On the Energy News Beat Stand Up, we are covering 9 big stories, and they all have a huge impact on the markets, consumers, and investors.
Goldman Sachs validated what we had been writing about, and we also brought up the other downstream products that look to be approaching a critical supply chain breaking point. In California, that is about 3 weeks, and in the EU, it is sooner. They use a lot more imported jet fuel and diesel.
This is going to be a huge week. We have California State Assemblyman Stan Ellis, Mike Ariza, and David Blackmon covering the pending crisis in California on Thursday. Monday is the Energy Realities with Tammy Nemeth, Irina Slav, and David Blackmon, and Tuesday is Tim Stewart, President of the U.S. Oil & Gas Association.
1. Oil and Energy Market Outlook
The discussion centers on Goldman Sachs’ “higher for longer” forecast, suggesting sustained elevated prices for oil, gas, diesel, jet fuel, and gasoline. A key concern is the supply shock in the global petrochemical feedstock market caused by disruptions in the Strait of Hormuz, which could trigger demand destruction and potentially lead to a global recession.
2. US Energy Exports
The podcast highlights record-high US exports of crude oil, refined petroleum products, and petrochemical materials. There’s emphasis on the strategic importance of “energy dominance” and energy security through maintaining strong export capabilities.

Pixel coordinate tracking data
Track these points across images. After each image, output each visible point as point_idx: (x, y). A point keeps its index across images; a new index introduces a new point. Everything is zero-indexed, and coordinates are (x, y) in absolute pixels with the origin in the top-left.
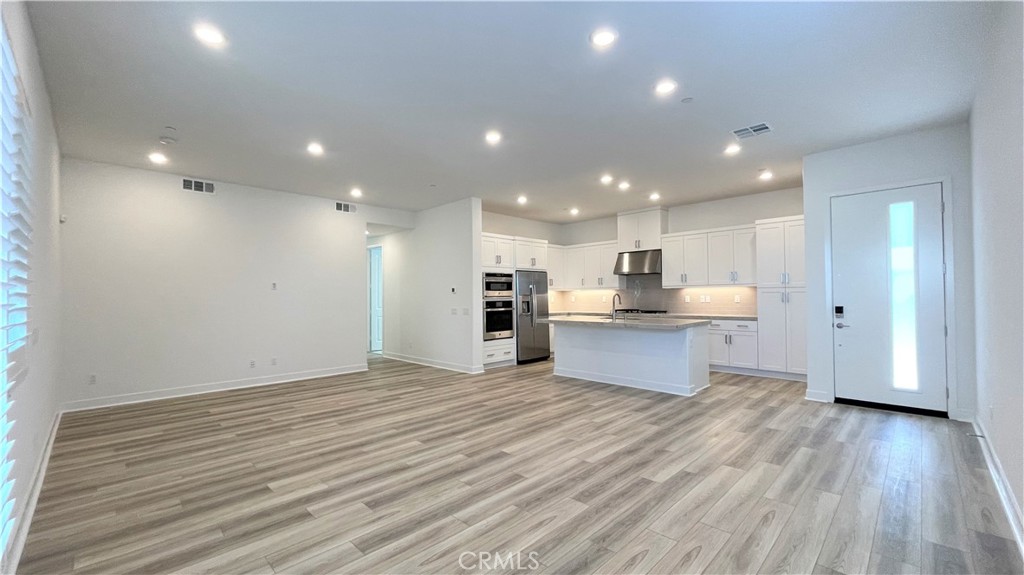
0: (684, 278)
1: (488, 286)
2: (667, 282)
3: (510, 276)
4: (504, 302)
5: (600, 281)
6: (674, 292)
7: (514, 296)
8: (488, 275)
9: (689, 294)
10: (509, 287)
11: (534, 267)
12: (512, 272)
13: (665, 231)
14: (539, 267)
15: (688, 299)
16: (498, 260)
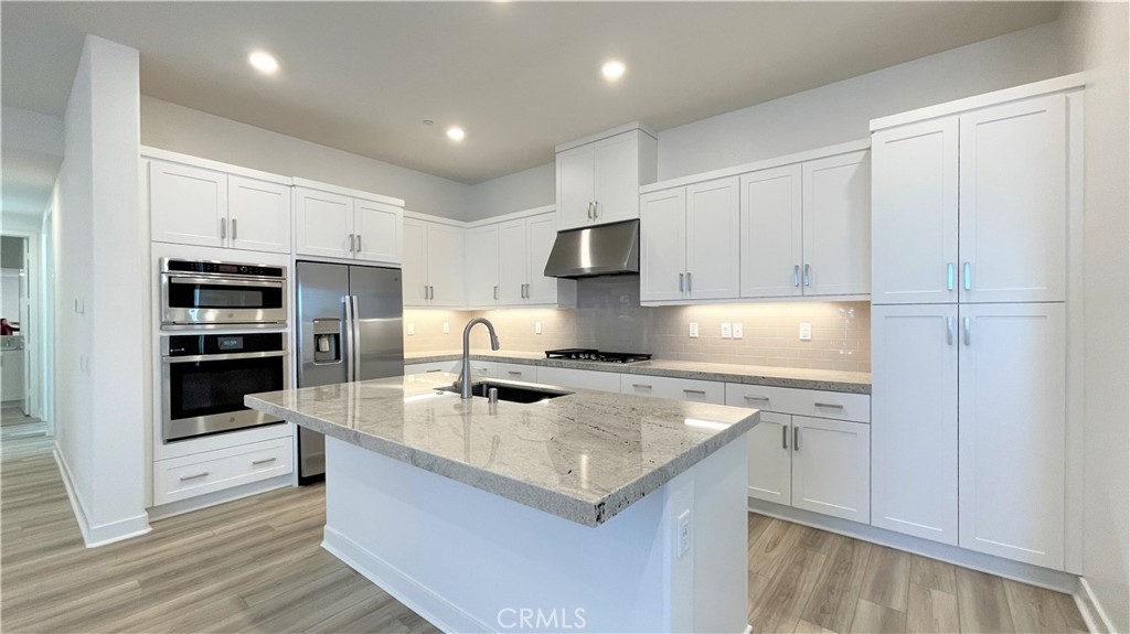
0: (685, 281)
1: (180, 296)
2: (651, 291)
3: (276, 272)
4: (246, 337)
5: (525, 291)
6: (667, 313)
7: (291, 321)
8: (177, 266)
9: (700, 319)
10: (272, 299)
11: (360, 256)
12: (287, 263)
13: (648, 176)
14: (373, 254)
15: (694, 331)
16: (228, 229)
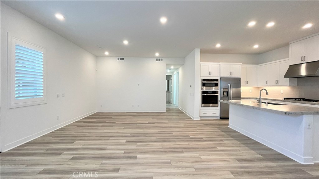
1: (204, 85)
3: (217, 80)
4: (212, 91)
5: (277, 82)
7: (219, 89)
8: (204, 80)
10: (216, 85)
11: (232, 76)
12: (219, 78)
14: (235, 75)
16: (210, 73)
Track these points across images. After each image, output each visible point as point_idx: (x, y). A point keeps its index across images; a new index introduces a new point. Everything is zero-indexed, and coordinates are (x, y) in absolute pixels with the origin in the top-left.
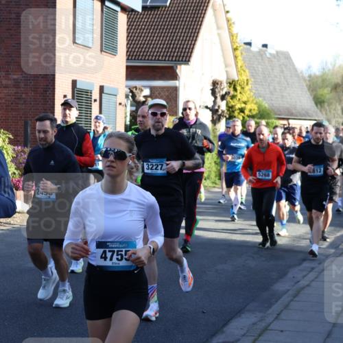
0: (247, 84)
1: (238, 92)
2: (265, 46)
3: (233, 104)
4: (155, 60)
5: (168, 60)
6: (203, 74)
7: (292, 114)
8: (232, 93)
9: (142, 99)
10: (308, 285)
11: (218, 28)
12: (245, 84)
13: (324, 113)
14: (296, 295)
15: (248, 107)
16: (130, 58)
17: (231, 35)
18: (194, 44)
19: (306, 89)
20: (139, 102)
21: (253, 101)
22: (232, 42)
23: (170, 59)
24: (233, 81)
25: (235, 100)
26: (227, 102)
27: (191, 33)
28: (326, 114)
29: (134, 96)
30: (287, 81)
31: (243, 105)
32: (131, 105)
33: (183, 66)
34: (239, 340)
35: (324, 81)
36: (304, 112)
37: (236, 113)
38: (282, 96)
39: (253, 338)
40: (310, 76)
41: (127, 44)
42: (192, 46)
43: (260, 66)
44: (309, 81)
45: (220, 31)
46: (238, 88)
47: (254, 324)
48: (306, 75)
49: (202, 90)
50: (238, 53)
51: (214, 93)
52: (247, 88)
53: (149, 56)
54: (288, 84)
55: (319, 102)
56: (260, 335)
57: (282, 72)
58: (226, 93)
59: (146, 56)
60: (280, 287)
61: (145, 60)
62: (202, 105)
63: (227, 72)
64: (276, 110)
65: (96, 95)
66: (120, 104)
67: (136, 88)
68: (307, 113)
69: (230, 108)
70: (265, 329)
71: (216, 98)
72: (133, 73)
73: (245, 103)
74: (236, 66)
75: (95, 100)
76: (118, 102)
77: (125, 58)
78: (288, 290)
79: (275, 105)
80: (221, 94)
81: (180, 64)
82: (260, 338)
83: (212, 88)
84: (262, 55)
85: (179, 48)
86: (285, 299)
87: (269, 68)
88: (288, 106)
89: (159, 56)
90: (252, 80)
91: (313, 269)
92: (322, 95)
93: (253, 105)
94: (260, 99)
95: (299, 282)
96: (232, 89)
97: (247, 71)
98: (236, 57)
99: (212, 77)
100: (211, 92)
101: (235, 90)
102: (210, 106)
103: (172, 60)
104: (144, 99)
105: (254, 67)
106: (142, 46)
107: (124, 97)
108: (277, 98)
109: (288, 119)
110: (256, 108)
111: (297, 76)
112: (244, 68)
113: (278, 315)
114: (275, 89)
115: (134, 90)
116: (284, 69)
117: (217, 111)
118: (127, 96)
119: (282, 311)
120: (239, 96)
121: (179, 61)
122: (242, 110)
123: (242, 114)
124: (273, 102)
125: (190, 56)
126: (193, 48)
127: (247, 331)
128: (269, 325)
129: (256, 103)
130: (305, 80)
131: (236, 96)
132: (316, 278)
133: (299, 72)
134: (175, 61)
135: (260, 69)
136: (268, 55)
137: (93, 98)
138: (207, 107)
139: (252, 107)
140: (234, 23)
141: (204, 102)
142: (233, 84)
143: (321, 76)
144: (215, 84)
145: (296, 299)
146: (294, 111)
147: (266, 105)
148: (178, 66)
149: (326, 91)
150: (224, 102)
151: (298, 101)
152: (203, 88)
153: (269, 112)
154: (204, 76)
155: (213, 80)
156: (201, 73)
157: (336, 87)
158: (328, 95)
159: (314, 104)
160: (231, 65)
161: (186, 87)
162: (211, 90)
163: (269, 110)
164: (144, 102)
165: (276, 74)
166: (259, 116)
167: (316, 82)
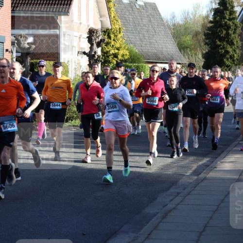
0: (120, 32)
1: (112, 39)
3: (108, 50)
6: (81, 23)
7: (159, 58)
8: (106, 40)
9: (27, 46)
10: (174, 209)
12: (118, 32)
13: (187, 57)
14: (164, 217)
15: (121, 52)
16: (15, 9)
19: (171, 36)
20: (24, 48)
21: (125, 46)
24: (107, 30)
25: (109, 46)
26: (102, 48)
28: (188, 58)
29: (19, 43)
30: (154, 30)
31: (117, 51)
32: (17, 52)
33: (63, 17)
35: (186, 29)
36: (169, 56)
37: (110, 58)
38: (150, 43)
40: (174, 25)
43: (130, 17)
44: (173, 29)
46: (112, 36)
48: (171, 24)
49: (80, 38)
50: (111, 4)
51: (90, 40)
52: (119, 36)
54: (155, 32)
55: (182, 47)
57: (150, 21)
58: (101, 40)
60: (150, 210)
62: (80, 51)
63: (101, 21)
64: (145, 55)
66: (7, 50)
67: (21, 36)
68: (172, 57)
69: (105, 54)
71: (92, 45)
73: (118, 49)
74: (110, 16)
76: (5, 49)
77: (10, 9)
78: (157, 213)
79: (144, 51)
80: (97, 41)
81: (60, 15)
83: (88, 36)
84: (132, 7)
86: (154, 221)
87: (139, 18)
88: (155, 51)
90: (124, 28)
91: (178, 194)
92: (185, 41)
93: (125, 51)
94: (132, 45)
95: (167, 205)
96: (106, 37)
97: (119, 21)
98: (109, 9)
99: (88, 26)
100: (87, 39)
101: (109, 37)
102: (87, 50)
104: (28, 46)
105: (125, 17)
107: (10, 44)
108: (146, 44)
110: (128, 54)
111: (163, 25)
112: (117, 18)
113: (149, 234)
114: (144, 36)
115: (19, 38)
116: (152, 19)
117: (94, 56)
118: (13, 44)
119: (152, 231)
120: (113, 43)
122: (115, 56)
123: (116, 59)
124: (143, 48)
129: (127, 50)
130: (170, 28)
131: (111, 43)
132: (181, 201)
133: (165, 21)
135: (131, 19)
136: (138, 7)
138: (84, 53)
139: (124, 53)
141: (81, 48)
142: (107, 32)
143: (184, 25)
144: (91, 32)
145: (164, 220)
146: (160, 56)
147: (137, 51)
148: (59, 17)
149: (188, 38)
150: (100, 49)
151: (164, 47)
152: (81, 35)
153: (139, 57)
154: (82, 25)
155: (89, 29)
156: (79, 22)
157: (196, 34)
158: (190, 42)
159: (178, 50)
160: (105, 16)
161: (66, 35)
162: (87, 37)
163: (139, 55)
164: (29, 48)
165: (145, 23)
166: (131, 60)
167: (180, 30)
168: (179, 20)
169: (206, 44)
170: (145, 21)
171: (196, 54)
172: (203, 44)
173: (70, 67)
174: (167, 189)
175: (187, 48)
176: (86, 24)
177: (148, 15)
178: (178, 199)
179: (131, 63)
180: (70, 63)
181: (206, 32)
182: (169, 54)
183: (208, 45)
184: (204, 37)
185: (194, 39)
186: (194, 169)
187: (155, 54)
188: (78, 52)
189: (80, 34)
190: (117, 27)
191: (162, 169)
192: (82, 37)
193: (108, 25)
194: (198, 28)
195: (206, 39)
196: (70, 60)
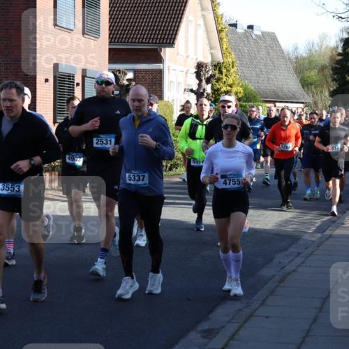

ASSIGNMENT
Quote the passage of the energy news text starting at "On the Energy" and ending at "Oil & Gas Association.".

PROBLEM SOLUTION
On the Energy News Beat Stand Up, we are covering 9 big stories, and they all have a huge impact on the markets, consumers, and investors.
Goldman Sachs validated what we had been writing about, and we also brought up the other downstream products that look to be approaching a critical supply chain breaking point. In California, that is about 3 weeks, and in the EU, it is sooner. They use a lot more imported jet fuel and diesel.
This is going to be a huge week. We have California State Assemblyman Stan Ellis, Mike Ariza, and David Blackmon covering the pending crisis in California on Thursday. Monday is the Energy Realities with Tammy Nemeth, Irina Slav, and David Blackmon, and Tuesday is Tim Stewart, President of the U.S. Oil & Gas Association.